Case ID: misc_169/html/0522-01.html
Source: Caselaw Access Project
Author: {"author": "Smith (Peter P.), J.", "license": "Public Domain", "url": "https://static.case.law/"}
Date Created: 2024-08-24T03:29:51.129683

In the Matter of Bond and Mortgage Guarantee Company, Guarantee No. 180,577. (Lido Club Hotel.)
    Supreme Court, Special Term, Kings County,
    September 21, 1938.
    
      
      Blake & Voorhees [Charles H. Kelby and Tracy S. Voorhees, of counsel], for the owners.
    
      John Holley Clark, Jr., for the committee of certificate holders.
    
      Maurice Finkelstein [James F. Donlan of counsel], for the Mortgage Commission.
    
      John Fletcher Caskey, for the Mortgage Corporation of! New York.
   Smith (Peter P.), J.

Upon the last hearing the owners urged that under the Mortgage Commission Act (Laws of 1935, chap. 19, § 7, McKinney’s Unconsol. Laws, § 1757) the majority of the filed dissents must be deemed invalid because the acknowledgments thereon are defective in that county clerk’s certificates authenticating or attesting the signatures of the various notaries were not attached to such dissents which were sworn to before notaries within the State but beyond the confines of Nassau county, the county in which this proceeding is pending. The proof clearly showed, and it is not disputed, that authenticating certificates were not attached although the notaries had not qualified in Nassau county. The hearing was adjourned to allow the court to pass upon this preliminary technical objection.

In my opinion, despite the absence of the authenticating certificates, such dissents are valid. Underothe statute (Laws of 1935, chap. 19) the written dissent which is to be filed with the clerk of the court is merely required to be “ duly executed and acknowledged.” A signature has been duly acknowledged ” if the signer swears to it in any county in the State before a notary public authorized to take his oath in that county and if the notary certifies to the fact of the acknowledgment (Civ. Prac. Act, § 357). The dissent is not in the nature of a conveyance. Rather it is analogous to an oath or affidavit authorized by law (Civ. Prac. Act, § 357). But assuming the dissent be deemed analogous to a deed of conveyance the acknowledgments here appear to be proper even without authentication by the county clerk (Real Prop.
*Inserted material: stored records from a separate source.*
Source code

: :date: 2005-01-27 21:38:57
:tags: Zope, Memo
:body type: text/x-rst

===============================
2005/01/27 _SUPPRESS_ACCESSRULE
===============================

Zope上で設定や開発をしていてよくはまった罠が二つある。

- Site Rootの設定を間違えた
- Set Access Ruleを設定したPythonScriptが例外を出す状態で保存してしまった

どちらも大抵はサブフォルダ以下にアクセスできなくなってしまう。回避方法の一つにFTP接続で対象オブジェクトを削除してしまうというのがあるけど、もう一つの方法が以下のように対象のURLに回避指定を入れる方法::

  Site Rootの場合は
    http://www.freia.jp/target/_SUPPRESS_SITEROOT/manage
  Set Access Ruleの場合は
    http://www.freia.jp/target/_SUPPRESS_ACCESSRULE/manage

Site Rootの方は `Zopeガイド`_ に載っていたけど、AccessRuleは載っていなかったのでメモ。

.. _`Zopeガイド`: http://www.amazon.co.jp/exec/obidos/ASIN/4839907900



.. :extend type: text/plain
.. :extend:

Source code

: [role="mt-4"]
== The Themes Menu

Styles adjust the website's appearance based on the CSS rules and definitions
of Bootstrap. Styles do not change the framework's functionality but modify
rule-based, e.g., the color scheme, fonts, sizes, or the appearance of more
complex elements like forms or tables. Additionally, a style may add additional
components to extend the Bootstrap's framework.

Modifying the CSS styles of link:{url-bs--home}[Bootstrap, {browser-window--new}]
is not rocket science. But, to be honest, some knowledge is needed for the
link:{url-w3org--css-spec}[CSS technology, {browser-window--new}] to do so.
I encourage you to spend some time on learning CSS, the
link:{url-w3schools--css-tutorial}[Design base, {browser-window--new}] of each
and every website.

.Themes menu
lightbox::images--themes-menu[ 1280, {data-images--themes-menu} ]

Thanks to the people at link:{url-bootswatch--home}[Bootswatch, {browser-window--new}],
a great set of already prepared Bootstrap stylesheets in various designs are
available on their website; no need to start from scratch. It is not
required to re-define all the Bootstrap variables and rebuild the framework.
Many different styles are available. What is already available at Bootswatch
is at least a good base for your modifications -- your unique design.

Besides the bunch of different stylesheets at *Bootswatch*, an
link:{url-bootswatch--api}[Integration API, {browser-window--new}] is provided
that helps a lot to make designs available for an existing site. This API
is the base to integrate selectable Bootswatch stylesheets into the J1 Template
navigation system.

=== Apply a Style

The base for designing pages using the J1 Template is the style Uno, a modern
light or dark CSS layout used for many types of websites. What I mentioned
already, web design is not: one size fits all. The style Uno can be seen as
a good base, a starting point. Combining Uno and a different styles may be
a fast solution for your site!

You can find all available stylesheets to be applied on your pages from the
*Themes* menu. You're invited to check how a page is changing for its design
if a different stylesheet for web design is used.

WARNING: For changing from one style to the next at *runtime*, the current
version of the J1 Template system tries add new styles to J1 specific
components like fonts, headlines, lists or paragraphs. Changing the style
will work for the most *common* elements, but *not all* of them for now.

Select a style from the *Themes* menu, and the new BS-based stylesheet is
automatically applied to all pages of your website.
Law, § 298; Gen. Const. Law, § 11). In fact, neither one of these latter statutes requires or makes any reference to authentication. (Matter of Travis, 184 App. Div. 505; affd 224 N. Y. 598.)

The formality of authentication is necessary only in order to permit a conveyance acknowledged before a notary in one county “ to be read in evidence or recorded in any county ” (Real Prop. Law, § 310). This section clearly is inapplicable. The dissents here cannot be deemed conveyances. Nor are these dissents intended to be read in evidence or recorded. On the contrary, pursuant to the statute (Laws of 1935, chap. 19), they are merely filed with the clerk of the court in order to register the certificate holder’s protest against the adoption of the promulgated plan and to entitle him to the rights accorded under the statute to a dissenting certificate holder.

It is also interesting to observe, by way of analogy, that the Surrogate’s Court Act expressly provides that when an instrument is required to be acknowledged it shall be acknowledged in the same manner as a deed except that when executed within the State of New York, no certificate of the county clerk shall be required.” (Surr. Ct. Act, § 314, subd. 14.)

Therefore, the preliminary objection to the dissents, based upon the failure to have authenticating certificates annexed, is overruled.